▶ **THE DATA**:
☆ ☆ ☆

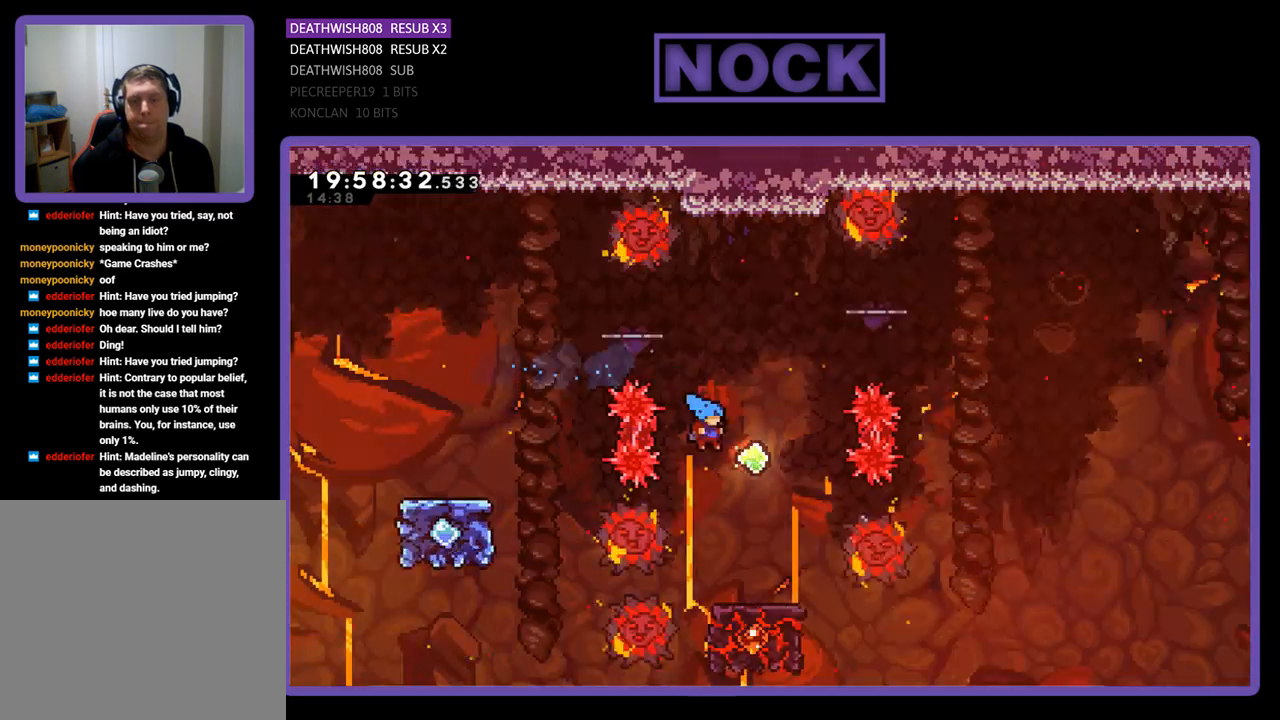
{"buttons": [], "left_stick": "center", "right_stick": "center", "events": [[67, "DPAD_RIGHT", "up"], [167, "DPAD_UP", "up"]]}
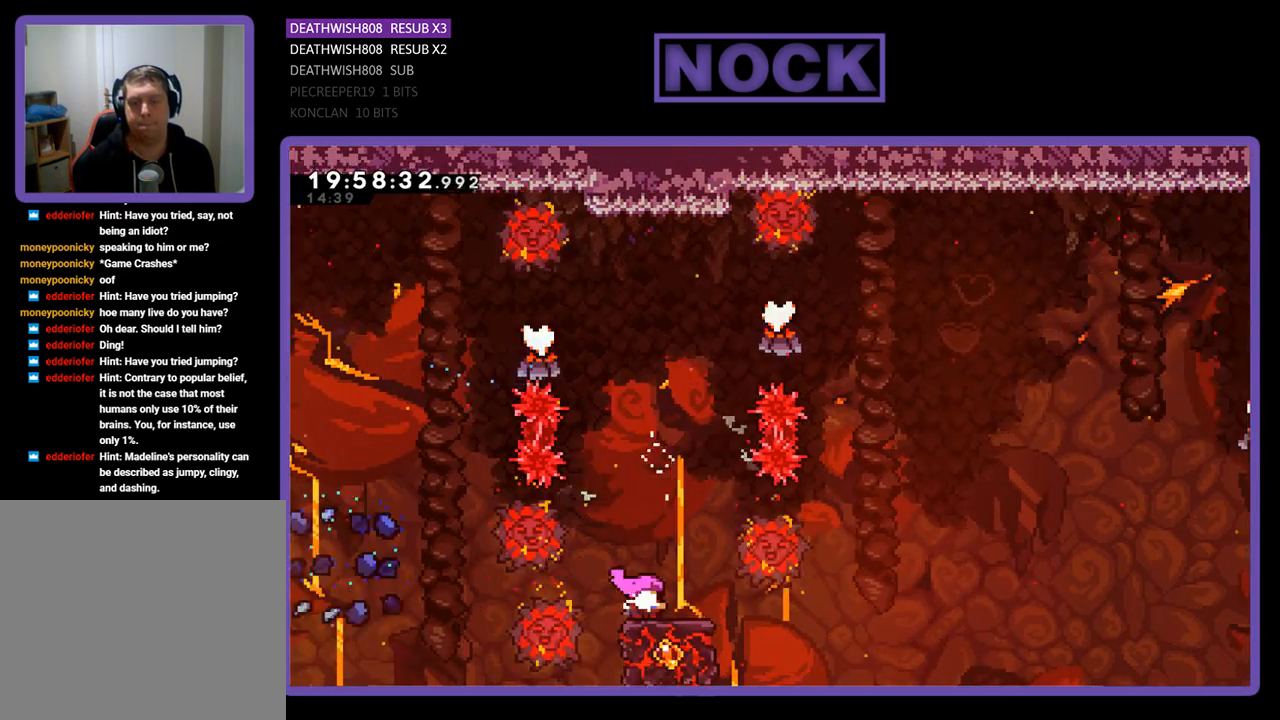
{"buttons": ["CROSS", "DPAD_UP"], "left_stick": "center", "right_stick": "center", "events": [[33, "DPAD_UP", "down"], [267, "CROSS", "down"]]}
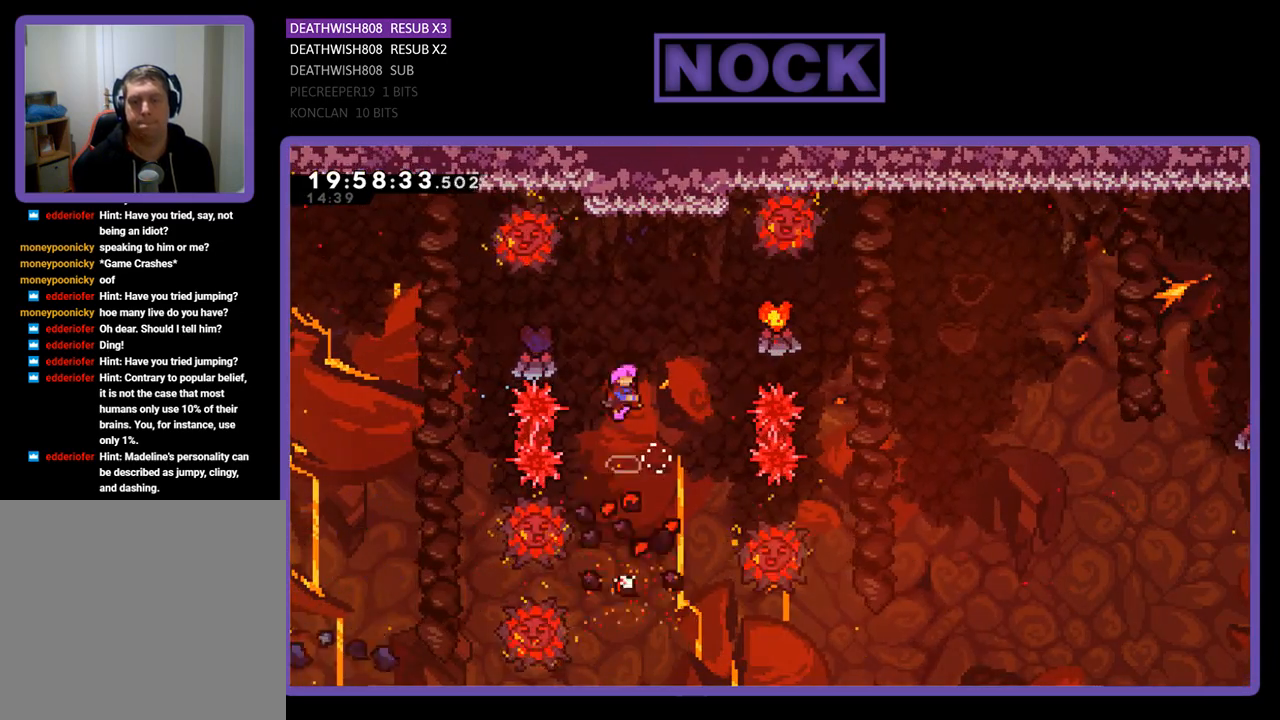
{"buttons": ["CIRCLE", "DPAD_RIGHT"], "left_stick": "center", "right_stick": "center", "events": [[67, "DPAD_RIGHT", "down"], [167, "CROSS", "up"], [167, "DPAD_UP", "up"], [367, "CIRCLE", "down"]]}
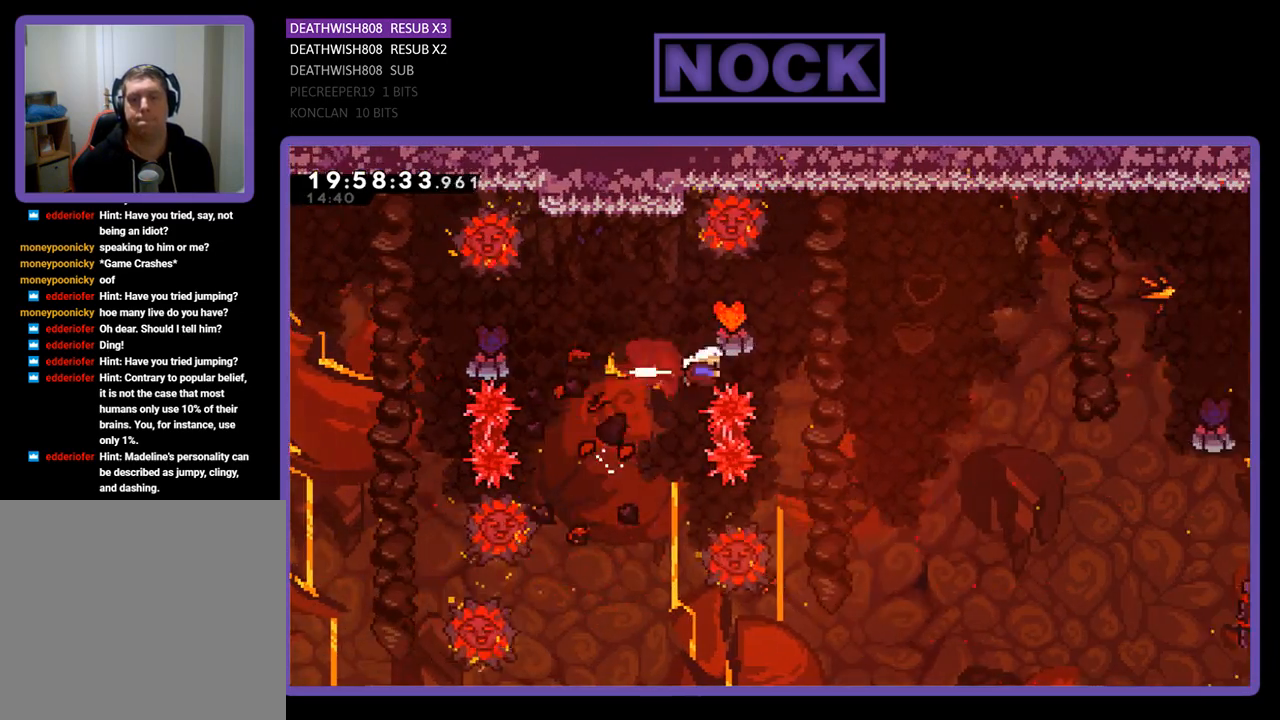
{"buttons": ["DPAD_UP", "DPAD_LEFT"], "left_stick": "center", "right_stick": "center", "events": [[67, "DPAD_UP", "down"], [333, "CIRCLE", "up"], [333, "DPAD_RIGHT", "up"], [400, "DPAD_LEFT", "down"]]}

☆ ☆ ☆

▶ **WORK INSTRUCTIONS**:
Line by line, output the material above exactly, passing over the pictures.

▶ **ANSWER SPACE**:
{"buttons": [], "left_stick": "center", "right_stick": "center", "events": [[67, "DPAD_RIGHT", "up"], [167, "DPAD_UP", "up"]]}
{"buttons": ["CROSS", "DPAD_UP"], "left_stick": "center", "right_stick": "center", "events": [[33, "DPAD_UP", "down"], [267, "CROSS", "down"]]}
{"buttons": ["CIRCLE", "DPAD_RIGHT"], "left_stick": "center", "right_stick": "center", "events": [[67, "DPAD_RIGHT", "down"], [167, "CROSS", "up"], [167, "DPAD_UP", "up"], [367, "CIRCLE", "down"]]}
{"buttons": ["DPAD_UP", "DPAD_LEFT"], "left_stick": "center", "right_stick": "center", "events": [[67, "DPAD_UP", "down"], [333, "CIRCLE", "up"], [333, "DPAD_RIGHT", "up"], [400, "DPAD_LEFT", "down"]]}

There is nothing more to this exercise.